Bacteriocidal, shortens treatment length (6-9 months w/, 18-24 w/out); can be used in pregnancy, good CNS coverage
100
How does Rifampin work?
Inhibits DNA-dependent RNA polymerase in susceptible strains of bacteria
101
What are side effects of Rifampin?
GI upset, Can cause cholestatic jaundice, Skin rash, Thrombocytopenia (rare); major drug-drug reaction
102
What's the super weird thing about Rifampin?
Turns pee orange!
103
What is the drug-drug reaction of Rifampin?
Induces CYP450 - affects protease inhibitors (used in HIV)
104
What does Pyrazinamide (PZA) do for TB?
Main role in sensitive disease is to reduce length of treatment from 9 months to 6 months; NOTE: do not use in pregnancy
105
What are the side effects of PZA?
Hyperuricemia - may cause gout (in which case STOP), hepatic toxicity
106
What does Ethambutol (ETB) do in TB?
Prevention of resistance
107
What is the toxicity associated w/ ETB?
Retrobulbar neuritis - red-green color blindness, blurred vision; do regular vision checks
108
What is New Delhi Metallo-Beta Lactamase-1 (NDM-1)?
a transmissible genetic element (plasmid with integrons) encoding multiple antibiotic resistance genes including carbapenems, beta-lactams, macrolides, quinolones, rifampin - and spreading to lots of different bacteria!
109
What is the key example of cross-resistance?
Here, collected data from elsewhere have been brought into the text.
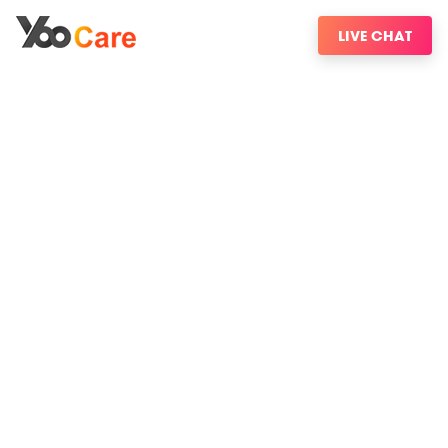
LIVE CHAT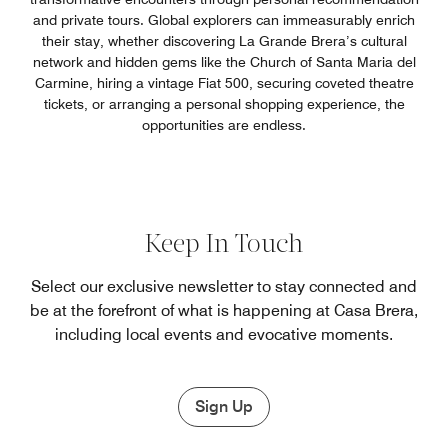
and private tours. Global explorers can immeasurably enrich
their stay, whether discovering La Grande Brera’s cultural
network and hidden gems like the Church of Santa Maria del
Carmine, hiring a vintage Fiat 500, securing coveted theatre
tickets, or arranging a personal shopping experience, the
opportunities are endless.
Keep In Touch
Select our exclusive newsletter to stay connected and
be at the forefront of what is happening at Casa Brera,
including local events and evocative moments.
Sign Up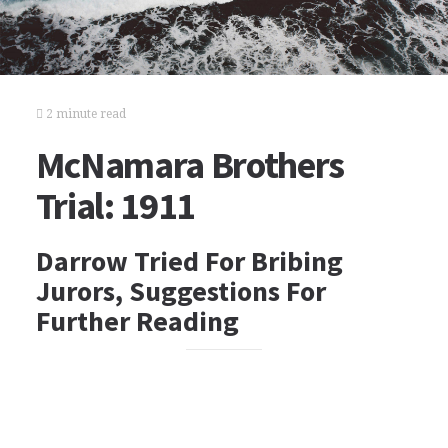
2 minute read
McNamara Brothers
Trial: 1911
Darrow Tried For Bribing
Jurors, Suggestions For
Further Reading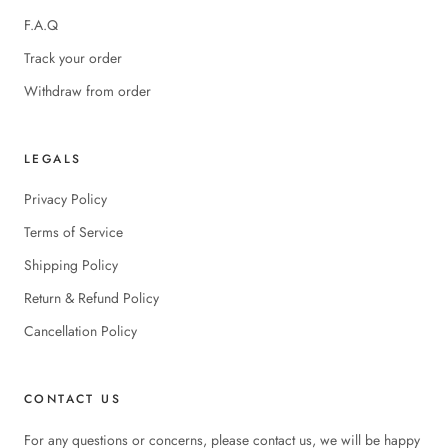
F.A.Q
Track your order
Withdraw from order
LEGALS
Privacy Policy
Terms of Service
Shipping Policy
Return & Refund Policy
Cancellation Policy
CONTACT US
For any questions or concerns, please contact us, we will be happy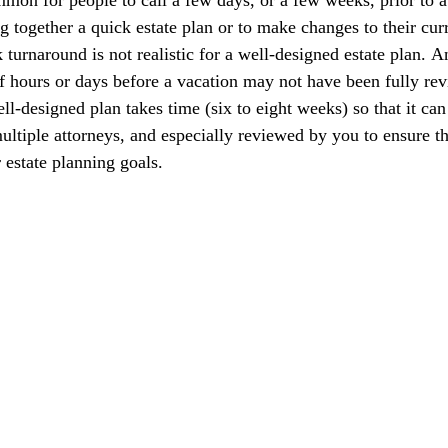
g together a quick estate plan or to make changes to their curr
turnaround is not realistic for a well-designed estate plan. An
of hours or days before a vacation may not have been fully rev
ll-designed plan takes time (six to eight weeks) so that it can
ultiple attorneys, and especially reviewed by you to ensure th
 estate planning goals.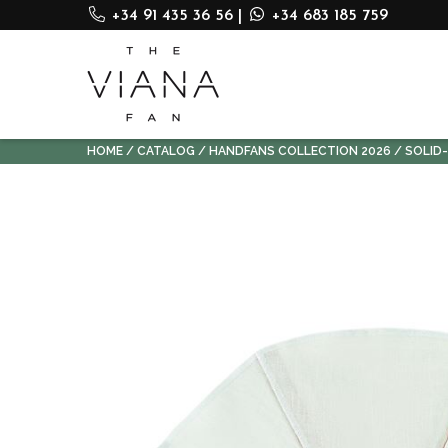
+34 91 435 36 56
|
+34 683 185 759
HOME
CATALOG
HANDFANS COLLECTION 2026
SOLID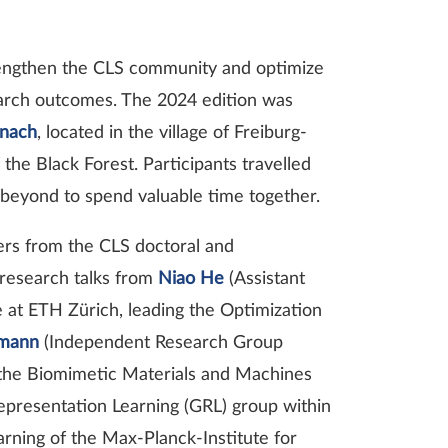
trengthen the CLS community and optimize
earch outcomes. The 2024 edition was
inach
, located in the village of Freiburg-
he Black Forest. Participants travelled
 beyond to spend valuable time together.
ters from the CLS doctoral and
research talks from
Niao He
(Assistant
at ETH Zürich, leading the Optimization
tmann
(Independent Research Group
g the Biomimetic Materials and Machines
epresentation Learning (GRL) group within
ning of the Max-Planck-Institute for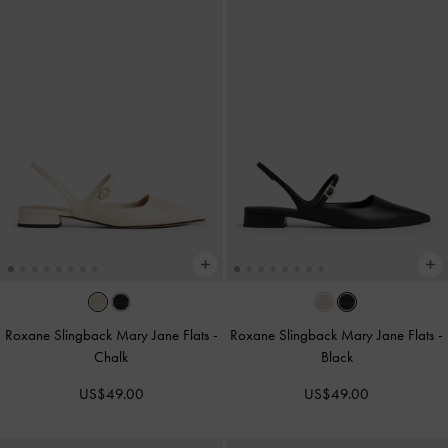
Roxane Slingback Mary Jane Flats
-
Roxane Slingback Mary Jane Flats
-
Chalk
Black
US$49.00
US$49.00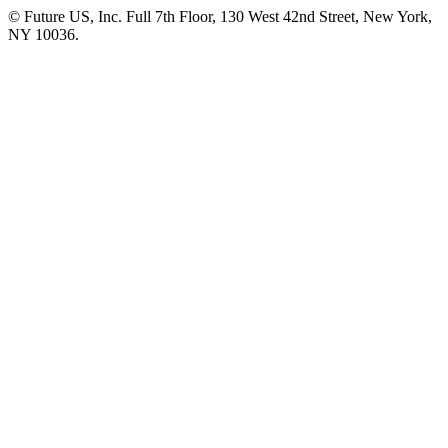
© Future US, Inc. Full 7th Floor, 130 West 42nd Street, New York,
NY 10036.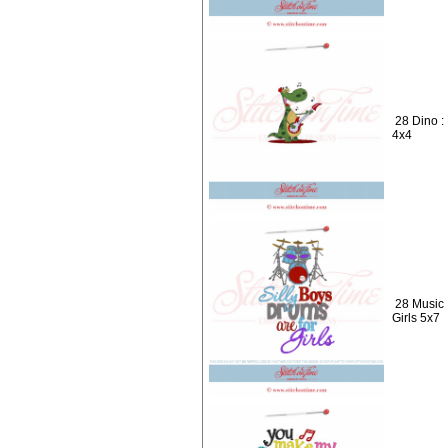
28 Dino :
4x4
28 Music 
Girls 5x7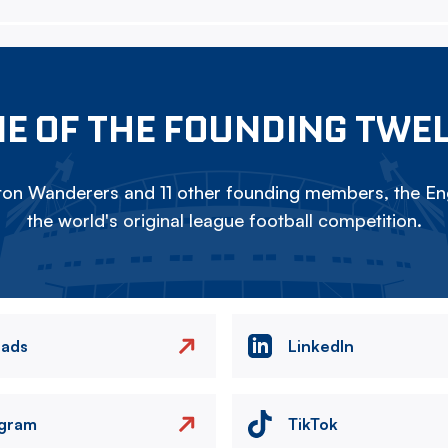
E OF THE FOUNDING TWE
on Wanderers and 11 other founding members, the Eng
the world's original league football competition.
eads
LinkedIn
agram
TikTok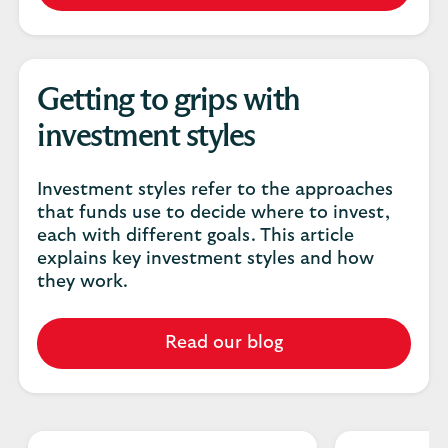
Getting to grips with
investment styles
Investment styles refer to the approaches
that funds use to decide where to invest,
each with different goals. This article
explains key investment styles and how
they work.
Read our blog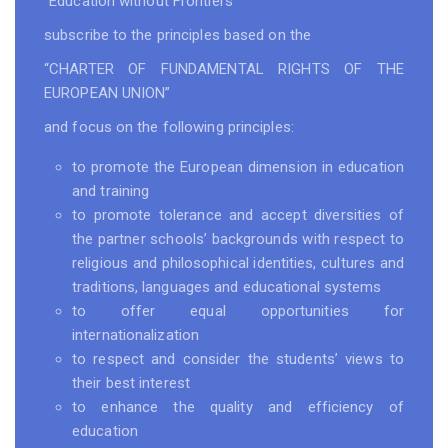
“Education without Frontiers”
subscribe to the principles based on the
“CHARTER OF FUNDAMENTAL RIGHTS OF THE
EUROPEAN UNION”
and focus on the following principles:
to promote the European dimension in education
and training
to promote tolerance and accept diversities of
the partner schools’ backgrounds with respect to
religious and philosophical identities, cultures and
traditions, languages and educational systems
to offer equal opportunities for
internationalization
to respect and consider the students’ views to
their best interest
to enhance the quality and efficiency of
education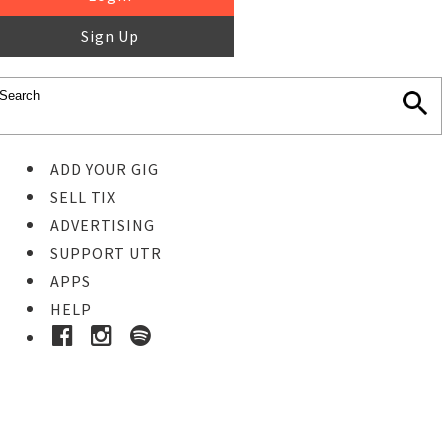
Sign Up
ADD YOUR GIG
SELL TIX
ADVERTISING
SUPPORT UTR
APPS
HELP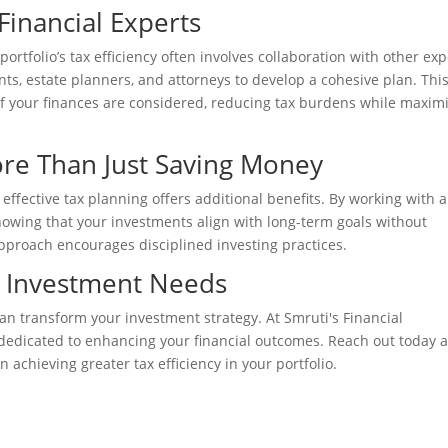
Financial Experts
tfolio’s tax efficiency often involves collaboration with other exp
ts, estate planners, and attorneys to develop a cohesive plan. Thi
of your finances are considered, reducing tax burdens while maxim
ore Than Just Saving Money
effective tax planning offers additional benefits. By working with a
nowing that your investments align with long-term goals without
pproach encourages disciplined investing practices.
r Investment Needs
an transform your investment strategy. At Smruti's Financial
dedicated to enhancing your financial outcomes. Reach out today a
 achieving greater tax efficiency in your portfolio.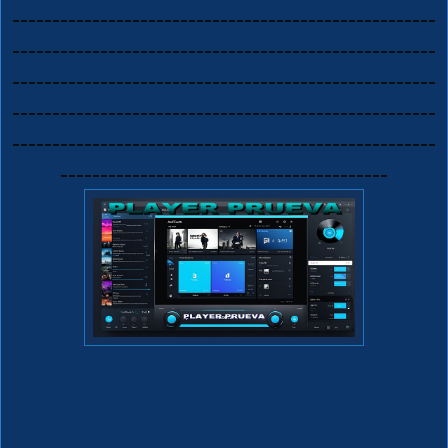
-----------------------------------------------------
-----------------------------------------------------
-----------------------------------------------------
-----------------------------------------------------
-----------------------------------------------------
-----------------------------------------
Methicillin resistance confers resistance to all beta-lactams, penicillins and cephalosporins (PBP-2a)
110
What can be causes of cross-resistance?
Drug efflux pumps or overlapping targets
111
Why is transfer of efflux pump resistance not easy to do?
complex genetic machinery needed for the pump to be functional
112
Which antibiotics are routinely used in animal feed?
Macrolides, tetracyclines, glycopeptides
113
How can we control the spread of antimicrobial resistance?
1. Eliminate the use of antimicrobials in animal feed; 2. Restrict use of antibiotics for inappropriate indications; 3. Antibiotic restriction in hospital settings; 4. Enforce infection control policies; 5. tax antibiotics?